Dr. Joshua Sharfstein, the city's new health commissioner, said the AIDS problem warrants a more focused response.
"Overall, the strain on the system is definitely increasing," he said. In 2004, there were about 14,000 people living with HIV infection or AIDS, compared with 4,100 a decade earlier.
Sharfstein said he is concerned about the future of federal funding through the Ryan White Act, which supplies $19 million of the $28 million being spent this year on AIDS prevention and treatment in Baltimore. Under a formula proposed by the Bush administration and pending before Congress, Baltimore could lose some Ryan White money that is allocated to the state and passed along to the city, he said.
Sharfstein said he plans to make available a new test at city health clinics that can detect genetic evidence of the virus immediately after a person is infected. The test now in use detects antibodies to the AIDS virus, which sometimes don't appear for a few months after infection.
Dr. Peter L. Beilenson, the former health commissioner, said the city made significant inroads into the drug-related epidemic by drastically increasing the availability of drug treatment - including methadone - and starting the nation's largest city-run needle-exchange program.
But reducing sexual transmission is much harder, in part because much of it is driven by men who have unprotected sex with other men but don't identify themselves as gay. Some are married or involved in relationships with women, putting their female partners at risk.
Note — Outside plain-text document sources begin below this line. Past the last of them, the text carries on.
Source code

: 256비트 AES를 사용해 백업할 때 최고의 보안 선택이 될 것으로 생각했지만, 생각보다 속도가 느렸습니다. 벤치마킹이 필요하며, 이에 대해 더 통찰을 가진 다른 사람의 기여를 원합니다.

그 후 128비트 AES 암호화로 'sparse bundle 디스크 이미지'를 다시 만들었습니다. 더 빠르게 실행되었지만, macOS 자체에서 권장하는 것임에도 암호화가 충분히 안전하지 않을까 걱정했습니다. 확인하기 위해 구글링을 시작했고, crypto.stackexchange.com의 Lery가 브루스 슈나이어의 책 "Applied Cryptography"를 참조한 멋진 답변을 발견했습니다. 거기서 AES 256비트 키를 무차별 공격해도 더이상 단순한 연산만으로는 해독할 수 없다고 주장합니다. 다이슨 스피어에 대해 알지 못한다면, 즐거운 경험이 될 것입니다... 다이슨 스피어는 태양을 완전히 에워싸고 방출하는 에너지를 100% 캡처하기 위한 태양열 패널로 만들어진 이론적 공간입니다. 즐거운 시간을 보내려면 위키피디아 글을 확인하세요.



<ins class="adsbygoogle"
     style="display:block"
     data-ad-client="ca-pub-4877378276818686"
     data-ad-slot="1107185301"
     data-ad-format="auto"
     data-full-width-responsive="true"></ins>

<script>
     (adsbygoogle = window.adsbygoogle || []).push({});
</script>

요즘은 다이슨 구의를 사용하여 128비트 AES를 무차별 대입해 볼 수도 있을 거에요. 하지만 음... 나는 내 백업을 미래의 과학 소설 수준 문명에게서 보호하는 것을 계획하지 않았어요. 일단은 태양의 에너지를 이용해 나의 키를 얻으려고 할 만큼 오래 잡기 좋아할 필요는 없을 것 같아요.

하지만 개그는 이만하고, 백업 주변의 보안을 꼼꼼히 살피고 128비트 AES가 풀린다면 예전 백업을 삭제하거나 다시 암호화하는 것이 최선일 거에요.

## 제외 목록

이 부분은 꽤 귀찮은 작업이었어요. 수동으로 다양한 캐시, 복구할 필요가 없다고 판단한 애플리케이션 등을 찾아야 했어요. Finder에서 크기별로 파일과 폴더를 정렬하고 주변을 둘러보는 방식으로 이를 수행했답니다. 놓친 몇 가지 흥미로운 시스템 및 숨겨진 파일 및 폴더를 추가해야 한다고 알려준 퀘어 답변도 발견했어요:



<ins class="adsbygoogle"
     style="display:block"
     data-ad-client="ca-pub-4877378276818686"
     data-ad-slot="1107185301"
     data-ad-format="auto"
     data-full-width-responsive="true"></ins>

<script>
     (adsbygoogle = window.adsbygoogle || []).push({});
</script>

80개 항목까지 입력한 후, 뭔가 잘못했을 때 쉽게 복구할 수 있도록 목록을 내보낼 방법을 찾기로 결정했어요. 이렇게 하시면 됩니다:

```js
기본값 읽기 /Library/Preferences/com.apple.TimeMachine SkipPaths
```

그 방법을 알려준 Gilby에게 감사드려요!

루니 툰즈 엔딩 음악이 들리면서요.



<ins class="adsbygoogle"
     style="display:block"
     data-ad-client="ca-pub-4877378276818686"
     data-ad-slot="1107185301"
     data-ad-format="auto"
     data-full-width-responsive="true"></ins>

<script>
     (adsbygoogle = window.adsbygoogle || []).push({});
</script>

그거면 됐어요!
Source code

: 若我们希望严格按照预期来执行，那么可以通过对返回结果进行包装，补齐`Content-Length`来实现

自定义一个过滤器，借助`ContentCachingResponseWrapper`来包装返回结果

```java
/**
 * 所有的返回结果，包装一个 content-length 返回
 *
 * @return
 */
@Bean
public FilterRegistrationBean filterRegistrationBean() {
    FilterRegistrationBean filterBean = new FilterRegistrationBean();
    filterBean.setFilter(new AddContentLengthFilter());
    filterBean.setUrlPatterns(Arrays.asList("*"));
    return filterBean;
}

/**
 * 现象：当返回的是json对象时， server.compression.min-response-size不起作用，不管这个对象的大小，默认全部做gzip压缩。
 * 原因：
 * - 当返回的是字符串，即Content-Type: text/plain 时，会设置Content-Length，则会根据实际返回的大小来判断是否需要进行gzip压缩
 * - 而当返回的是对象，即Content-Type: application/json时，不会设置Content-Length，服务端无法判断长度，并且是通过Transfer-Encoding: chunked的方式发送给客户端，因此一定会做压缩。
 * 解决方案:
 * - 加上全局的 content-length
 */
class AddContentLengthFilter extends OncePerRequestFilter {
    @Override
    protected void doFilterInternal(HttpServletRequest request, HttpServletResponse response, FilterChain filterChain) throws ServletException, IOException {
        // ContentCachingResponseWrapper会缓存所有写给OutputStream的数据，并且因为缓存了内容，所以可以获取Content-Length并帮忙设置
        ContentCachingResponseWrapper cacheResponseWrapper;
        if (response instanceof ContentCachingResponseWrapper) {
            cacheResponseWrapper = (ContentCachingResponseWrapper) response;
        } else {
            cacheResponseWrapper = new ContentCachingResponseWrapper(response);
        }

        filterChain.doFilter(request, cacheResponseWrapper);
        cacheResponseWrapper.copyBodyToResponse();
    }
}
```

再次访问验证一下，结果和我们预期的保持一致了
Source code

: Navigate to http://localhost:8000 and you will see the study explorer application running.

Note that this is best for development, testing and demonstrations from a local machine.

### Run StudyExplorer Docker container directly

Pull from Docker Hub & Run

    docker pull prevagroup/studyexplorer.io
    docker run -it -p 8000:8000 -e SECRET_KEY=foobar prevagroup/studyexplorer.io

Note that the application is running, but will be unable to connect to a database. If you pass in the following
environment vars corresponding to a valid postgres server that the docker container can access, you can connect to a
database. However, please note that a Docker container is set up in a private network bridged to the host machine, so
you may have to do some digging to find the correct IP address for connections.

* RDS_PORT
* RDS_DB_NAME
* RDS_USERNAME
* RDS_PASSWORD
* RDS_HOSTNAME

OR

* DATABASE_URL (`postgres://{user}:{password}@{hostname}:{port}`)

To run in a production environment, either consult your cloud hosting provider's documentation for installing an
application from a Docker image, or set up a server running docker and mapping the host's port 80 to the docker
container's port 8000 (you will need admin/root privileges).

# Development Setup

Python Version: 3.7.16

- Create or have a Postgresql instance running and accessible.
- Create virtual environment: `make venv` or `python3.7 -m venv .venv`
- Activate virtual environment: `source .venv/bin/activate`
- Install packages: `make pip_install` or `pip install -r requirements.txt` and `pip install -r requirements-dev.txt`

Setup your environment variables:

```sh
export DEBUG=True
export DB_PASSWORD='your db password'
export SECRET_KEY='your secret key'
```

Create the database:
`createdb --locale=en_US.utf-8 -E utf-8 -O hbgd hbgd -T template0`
One of the commission members, Dr. Rena Boss-Victoria of the Morgan State University School of Public Health, said many young men don't get tested, treated or educated about AIDS because they feel there is no hope for the future.
Terry Brown, a commission member who works with a group that provides mental health services in West Baltimore, said HIV infection in the prisons spills into the streets as inmates are released. In addition, children left unattended when their parents are incarcerated sometimes turn to prostitution to support themselves.
"Kids on the streets are having sex for survival," said Brown, a vice president of Baltimore Behavioral Health.
Shelton Jackson, a 28-year-old student at Morgan State, said he was surprised to find that people in Baltimore are reluctant to talk openly about being infected. Jackson said he has been HIV-positive for eight years.
"These last few years, I have been very open about my status - who I am," said Jackson, of Newark, N.J. " I got a lot of resistance after moving to Baltimore - people so shocked about my being open about being gay and about my status. We can't all be in the closet."